Object sliding down a block on a scale

[Lord Anoobis]

Homework Statement

A 200g hamster sits on an 800 g wedge shaped block which in turn rests on a spring scale. An extra fine lubricating oil is sprayed on the top surface of the block, rendering it entirely frictionless, causing the hamster to slide down. Friction between the block and the scale is large enough that the block does not slip on the scale. What does the scale read as the hamster slides down?

Homework Equations

The Attempt at a Solution

The hamster accelerates down the block with a = gsin$\theta$
The vertical component of this acceleration is:

a_y = gsin²$\theta$

So the downward force exerted by the hamster on the block and thus onto the scale is

F_hamster = ma_y

I added this to the weight of the block and ended up with

Reading = Mg + mgsin²$\theta$
Reading = (0.800)(9.8) + (0.200)(9.8)sin²40^o
Reading = 8.650N

Which is incorrect. I feel that I'm on the right track but I've missed some critical detail. Where did I go wrong?

 

[haruspex]

Try a special case. Suppose theta is zero. What do you get for the force the hamster exerts on the block?

 

[Lord Anoobis]

Try a special case. Suppose theta is zero. What do you get for the force the hamster exerts on the block?

In that case it would simply be $mg$

 

[haruspex]

In that case it would simply be $mg$

Yes, of course it should be, but is that what you get from your mg sin²θ formula?

 

[Lord Anoobis]

Yes, of course it should be, but is that what you get from your mg sin²θ formula?
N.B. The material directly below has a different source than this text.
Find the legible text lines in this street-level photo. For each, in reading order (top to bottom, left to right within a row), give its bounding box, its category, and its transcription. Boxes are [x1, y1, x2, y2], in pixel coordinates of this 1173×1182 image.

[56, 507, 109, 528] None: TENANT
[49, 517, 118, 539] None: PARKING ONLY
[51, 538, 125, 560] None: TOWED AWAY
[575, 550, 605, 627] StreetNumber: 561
Indeed not. I can see that mgcos²$\theta$ is correct. What I don't see is how to arrive at that.

 

[Lord Anoobis]

Indeed not. I can see that mgcos²$\theta$ is correct. What I don't see is how to arrive at that.

Wait.

 

[Lord Anoobis]

Yes, of course it should be, but is that what you get from your mg sin²θ formula?

The vertical component of the force the hamster exerts on the block is

F = mgcos²$\theta$

Add this to the weight of the block and there we go.

 

[haruspex]

The vertical component of the force the hamster exerts on the block is

F = mgcos²$\theta$

Add this to the weight of the block and there we go.

Ok. All good now?

 

[Lord Anoobis]

Ok. All good now?

Almost. I would like to look at this a little closer. My initial approach seemed sensible, and I'm not quite sure why it did not work. Logically, that is.

 

[haruspex]

Almost. I would like to look at this a little closer. My initial approach seemed sensible, and I'm not quite sure why it did not work. Logically, that is.

It's because you took the downward acceleration as indicative of the downward force exerted. If you write out the usual $\Sigma F = ma$ equation you'll find you should have negated it.

 

[Lord Anoobis]

It's because you took the downward acceleration as indicative of the downward force exerted. If you write out the usual $\Sigma F = ma$ equation you'll find you should have negated it.

Yes, I see that now. I noticed that subtracting that force from the total weight yielded the correct answer but the reason behind it never clicked. Thanks a whole lot.